Keywords: electronic commerce, e-commerce, collaborative filtering, recommender systems, marketing, experimentation, consumer preferences
Collaborative filtering: theoretical positions and a research agenda in marketing
The internet offers many choices of products, services and content. But the multitude of choices has made it more difficult for customers to find quickly what they are looking for. Collaborative Filtering (CF), or recommender system based-CF, is a methodology designed to perform such a recommendation task. These systems allow users to use expressed preferences of thousands of other people to find the product they desire, based on the level of similarity between tastes. The concept has emerged from convergent research on search browsers, intelligent agents and data mining, and it permits to escape the difficult question of 'why' consumers prefer a particular product or brand. Furthermore, CF is open for the end-user and allows customers to discover things within an information environment that they probably never would have discovered otherwise.

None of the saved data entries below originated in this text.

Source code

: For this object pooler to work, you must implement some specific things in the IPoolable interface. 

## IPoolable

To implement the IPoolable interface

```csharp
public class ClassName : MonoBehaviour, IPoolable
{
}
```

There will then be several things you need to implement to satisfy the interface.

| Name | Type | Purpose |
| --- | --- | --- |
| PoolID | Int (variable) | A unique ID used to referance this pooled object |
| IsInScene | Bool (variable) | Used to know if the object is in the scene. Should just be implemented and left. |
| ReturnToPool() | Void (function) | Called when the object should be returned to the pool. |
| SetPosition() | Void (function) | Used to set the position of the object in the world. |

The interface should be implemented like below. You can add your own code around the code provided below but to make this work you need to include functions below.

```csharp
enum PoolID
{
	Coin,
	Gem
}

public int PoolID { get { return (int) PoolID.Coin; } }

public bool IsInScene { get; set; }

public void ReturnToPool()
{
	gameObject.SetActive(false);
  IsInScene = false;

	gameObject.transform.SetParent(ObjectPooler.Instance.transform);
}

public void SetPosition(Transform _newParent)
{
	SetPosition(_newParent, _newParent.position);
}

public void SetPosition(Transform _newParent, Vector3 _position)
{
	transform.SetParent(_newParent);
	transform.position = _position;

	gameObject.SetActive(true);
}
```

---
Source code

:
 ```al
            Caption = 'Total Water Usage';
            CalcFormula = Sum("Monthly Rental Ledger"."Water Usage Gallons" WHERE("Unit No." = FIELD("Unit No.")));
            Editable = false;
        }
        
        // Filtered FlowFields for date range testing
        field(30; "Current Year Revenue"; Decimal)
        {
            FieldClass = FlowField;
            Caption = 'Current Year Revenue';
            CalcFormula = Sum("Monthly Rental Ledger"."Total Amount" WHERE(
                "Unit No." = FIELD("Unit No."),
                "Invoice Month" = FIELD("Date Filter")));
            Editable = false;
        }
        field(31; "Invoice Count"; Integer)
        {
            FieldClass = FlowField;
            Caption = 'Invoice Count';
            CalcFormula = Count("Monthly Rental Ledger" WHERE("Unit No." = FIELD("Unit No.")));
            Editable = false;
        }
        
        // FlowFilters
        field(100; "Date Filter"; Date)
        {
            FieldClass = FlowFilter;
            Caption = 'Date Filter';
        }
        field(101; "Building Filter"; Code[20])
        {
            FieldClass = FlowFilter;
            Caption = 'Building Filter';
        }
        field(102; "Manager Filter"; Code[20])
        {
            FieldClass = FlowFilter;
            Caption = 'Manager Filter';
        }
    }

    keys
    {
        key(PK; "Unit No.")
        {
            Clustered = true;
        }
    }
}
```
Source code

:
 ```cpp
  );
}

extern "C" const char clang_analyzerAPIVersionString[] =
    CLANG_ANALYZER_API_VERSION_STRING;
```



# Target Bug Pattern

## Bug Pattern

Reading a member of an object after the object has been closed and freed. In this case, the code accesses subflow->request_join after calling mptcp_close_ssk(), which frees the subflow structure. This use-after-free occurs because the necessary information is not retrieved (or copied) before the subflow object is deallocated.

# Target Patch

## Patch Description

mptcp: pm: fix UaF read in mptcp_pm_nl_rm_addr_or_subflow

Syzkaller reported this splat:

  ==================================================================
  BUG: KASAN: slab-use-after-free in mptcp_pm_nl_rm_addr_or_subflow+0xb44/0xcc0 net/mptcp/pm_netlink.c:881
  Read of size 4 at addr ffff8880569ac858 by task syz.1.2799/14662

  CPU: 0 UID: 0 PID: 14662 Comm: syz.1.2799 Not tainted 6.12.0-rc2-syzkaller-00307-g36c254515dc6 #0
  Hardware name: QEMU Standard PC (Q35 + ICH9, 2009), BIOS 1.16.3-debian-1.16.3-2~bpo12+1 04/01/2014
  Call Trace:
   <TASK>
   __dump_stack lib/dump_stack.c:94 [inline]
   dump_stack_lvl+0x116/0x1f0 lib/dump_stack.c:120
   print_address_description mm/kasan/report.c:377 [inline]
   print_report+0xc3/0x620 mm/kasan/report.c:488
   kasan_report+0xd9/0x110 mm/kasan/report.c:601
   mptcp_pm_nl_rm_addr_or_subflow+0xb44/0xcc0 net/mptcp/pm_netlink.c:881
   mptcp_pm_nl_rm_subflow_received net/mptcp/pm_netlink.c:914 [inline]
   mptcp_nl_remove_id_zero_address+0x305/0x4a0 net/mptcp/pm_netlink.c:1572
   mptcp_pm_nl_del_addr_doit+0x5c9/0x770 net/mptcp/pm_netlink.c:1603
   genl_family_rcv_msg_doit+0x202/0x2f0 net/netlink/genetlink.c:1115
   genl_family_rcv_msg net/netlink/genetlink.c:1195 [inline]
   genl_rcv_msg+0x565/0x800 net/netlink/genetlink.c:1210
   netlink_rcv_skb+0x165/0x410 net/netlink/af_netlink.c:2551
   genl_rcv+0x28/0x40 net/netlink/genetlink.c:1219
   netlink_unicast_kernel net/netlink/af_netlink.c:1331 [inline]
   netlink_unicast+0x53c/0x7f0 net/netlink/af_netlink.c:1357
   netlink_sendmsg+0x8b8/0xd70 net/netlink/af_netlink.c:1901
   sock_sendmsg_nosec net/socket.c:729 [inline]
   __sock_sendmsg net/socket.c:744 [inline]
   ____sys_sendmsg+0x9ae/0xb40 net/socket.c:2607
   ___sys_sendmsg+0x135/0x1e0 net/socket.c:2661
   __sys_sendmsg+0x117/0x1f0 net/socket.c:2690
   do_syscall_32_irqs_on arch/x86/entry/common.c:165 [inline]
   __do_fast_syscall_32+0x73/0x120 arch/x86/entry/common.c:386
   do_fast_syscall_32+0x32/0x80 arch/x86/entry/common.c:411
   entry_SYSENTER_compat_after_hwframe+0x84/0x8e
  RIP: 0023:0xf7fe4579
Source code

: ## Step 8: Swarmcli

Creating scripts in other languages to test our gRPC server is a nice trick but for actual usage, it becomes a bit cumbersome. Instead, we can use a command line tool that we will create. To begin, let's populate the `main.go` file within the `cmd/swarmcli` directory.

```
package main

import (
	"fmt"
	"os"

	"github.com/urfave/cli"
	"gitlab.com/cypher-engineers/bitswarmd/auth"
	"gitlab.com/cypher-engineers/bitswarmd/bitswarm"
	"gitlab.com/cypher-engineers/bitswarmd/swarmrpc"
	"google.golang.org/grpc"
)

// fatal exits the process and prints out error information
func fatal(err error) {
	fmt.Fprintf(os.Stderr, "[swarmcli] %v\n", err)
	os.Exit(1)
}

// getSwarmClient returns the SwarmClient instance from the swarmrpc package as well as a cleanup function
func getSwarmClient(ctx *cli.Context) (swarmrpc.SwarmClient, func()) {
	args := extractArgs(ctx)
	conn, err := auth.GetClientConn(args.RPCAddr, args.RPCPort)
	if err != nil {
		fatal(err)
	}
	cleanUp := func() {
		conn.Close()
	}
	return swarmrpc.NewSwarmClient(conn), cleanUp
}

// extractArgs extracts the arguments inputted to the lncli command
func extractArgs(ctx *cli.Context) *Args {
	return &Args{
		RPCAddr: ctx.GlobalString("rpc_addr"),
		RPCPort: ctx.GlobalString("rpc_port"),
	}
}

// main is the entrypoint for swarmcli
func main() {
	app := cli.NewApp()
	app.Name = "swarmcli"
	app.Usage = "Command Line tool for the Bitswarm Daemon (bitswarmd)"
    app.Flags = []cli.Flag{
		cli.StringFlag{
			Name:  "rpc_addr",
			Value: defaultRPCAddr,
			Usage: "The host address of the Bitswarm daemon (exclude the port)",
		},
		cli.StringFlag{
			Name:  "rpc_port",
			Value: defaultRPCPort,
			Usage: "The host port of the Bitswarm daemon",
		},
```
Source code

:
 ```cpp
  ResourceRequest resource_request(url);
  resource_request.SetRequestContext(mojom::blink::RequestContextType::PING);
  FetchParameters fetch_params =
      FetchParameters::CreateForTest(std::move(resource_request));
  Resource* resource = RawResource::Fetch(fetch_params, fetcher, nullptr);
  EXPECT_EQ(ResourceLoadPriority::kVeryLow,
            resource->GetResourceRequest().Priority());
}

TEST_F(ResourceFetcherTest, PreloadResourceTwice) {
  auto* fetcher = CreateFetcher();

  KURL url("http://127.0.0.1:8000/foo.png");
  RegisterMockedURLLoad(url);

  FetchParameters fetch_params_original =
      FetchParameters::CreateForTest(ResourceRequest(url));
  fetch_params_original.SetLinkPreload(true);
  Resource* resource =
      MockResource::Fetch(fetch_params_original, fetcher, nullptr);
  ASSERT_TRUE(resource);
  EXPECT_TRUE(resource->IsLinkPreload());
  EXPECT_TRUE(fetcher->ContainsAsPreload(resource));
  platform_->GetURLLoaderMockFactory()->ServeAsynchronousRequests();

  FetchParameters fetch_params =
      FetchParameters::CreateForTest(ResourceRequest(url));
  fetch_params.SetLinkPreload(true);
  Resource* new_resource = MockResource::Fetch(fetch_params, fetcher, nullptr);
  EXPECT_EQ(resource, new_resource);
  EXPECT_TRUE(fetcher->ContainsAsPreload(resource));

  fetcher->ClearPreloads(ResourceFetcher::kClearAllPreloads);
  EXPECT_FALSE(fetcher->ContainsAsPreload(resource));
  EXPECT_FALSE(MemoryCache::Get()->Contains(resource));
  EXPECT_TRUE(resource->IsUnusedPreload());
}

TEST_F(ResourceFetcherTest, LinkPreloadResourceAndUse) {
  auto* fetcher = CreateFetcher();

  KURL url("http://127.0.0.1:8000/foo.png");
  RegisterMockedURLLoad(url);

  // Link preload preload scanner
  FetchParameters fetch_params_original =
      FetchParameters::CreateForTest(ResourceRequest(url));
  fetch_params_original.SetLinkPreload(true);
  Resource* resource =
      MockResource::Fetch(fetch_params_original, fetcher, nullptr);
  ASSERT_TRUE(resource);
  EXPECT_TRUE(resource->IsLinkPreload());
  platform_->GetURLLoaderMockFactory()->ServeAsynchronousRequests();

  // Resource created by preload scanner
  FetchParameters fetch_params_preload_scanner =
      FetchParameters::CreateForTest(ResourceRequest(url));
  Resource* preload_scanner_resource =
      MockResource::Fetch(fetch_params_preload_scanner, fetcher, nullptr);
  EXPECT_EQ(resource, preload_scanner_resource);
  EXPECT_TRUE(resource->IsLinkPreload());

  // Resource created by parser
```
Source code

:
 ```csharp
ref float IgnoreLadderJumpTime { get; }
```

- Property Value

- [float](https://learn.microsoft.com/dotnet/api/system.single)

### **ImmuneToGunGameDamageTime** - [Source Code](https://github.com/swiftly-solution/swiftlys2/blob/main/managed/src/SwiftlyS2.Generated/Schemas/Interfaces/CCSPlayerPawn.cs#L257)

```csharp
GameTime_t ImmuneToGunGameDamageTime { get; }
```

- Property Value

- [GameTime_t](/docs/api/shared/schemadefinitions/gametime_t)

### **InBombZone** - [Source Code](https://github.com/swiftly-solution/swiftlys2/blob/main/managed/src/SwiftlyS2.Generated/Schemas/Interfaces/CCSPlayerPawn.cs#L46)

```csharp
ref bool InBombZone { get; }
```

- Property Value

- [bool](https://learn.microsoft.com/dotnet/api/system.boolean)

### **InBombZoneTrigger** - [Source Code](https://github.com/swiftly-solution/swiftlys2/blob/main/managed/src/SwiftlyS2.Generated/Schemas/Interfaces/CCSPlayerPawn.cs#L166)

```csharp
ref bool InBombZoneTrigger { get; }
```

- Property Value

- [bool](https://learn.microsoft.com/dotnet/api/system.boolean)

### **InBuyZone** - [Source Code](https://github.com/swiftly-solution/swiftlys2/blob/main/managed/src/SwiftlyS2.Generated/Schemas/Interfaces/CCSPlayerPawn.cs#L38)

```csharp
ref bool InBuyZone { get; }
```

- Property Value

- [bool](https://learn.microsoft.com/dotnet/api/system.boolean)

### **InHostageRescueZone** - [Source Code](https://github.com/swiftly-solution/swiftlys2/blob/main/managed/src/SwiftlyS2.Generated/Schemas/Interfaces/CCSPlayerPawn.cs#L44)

On a more practical perspective, CF through the internet allows us to focus exclusively on the similarity of preferences without 'social contamination': the consumer obtains recommendations to purchase a given product or brand on the basis of his or her own past preferences and on the basis of the preferences of a large group of anonymous consumers. In this paper, we will review the current state of research in consumer behaviour that provides the theoretical foundations underlying collaborative filtering. Then we will propose a research agenda in marketing keeping in mind the perspective of users i.e. consumers or marketers.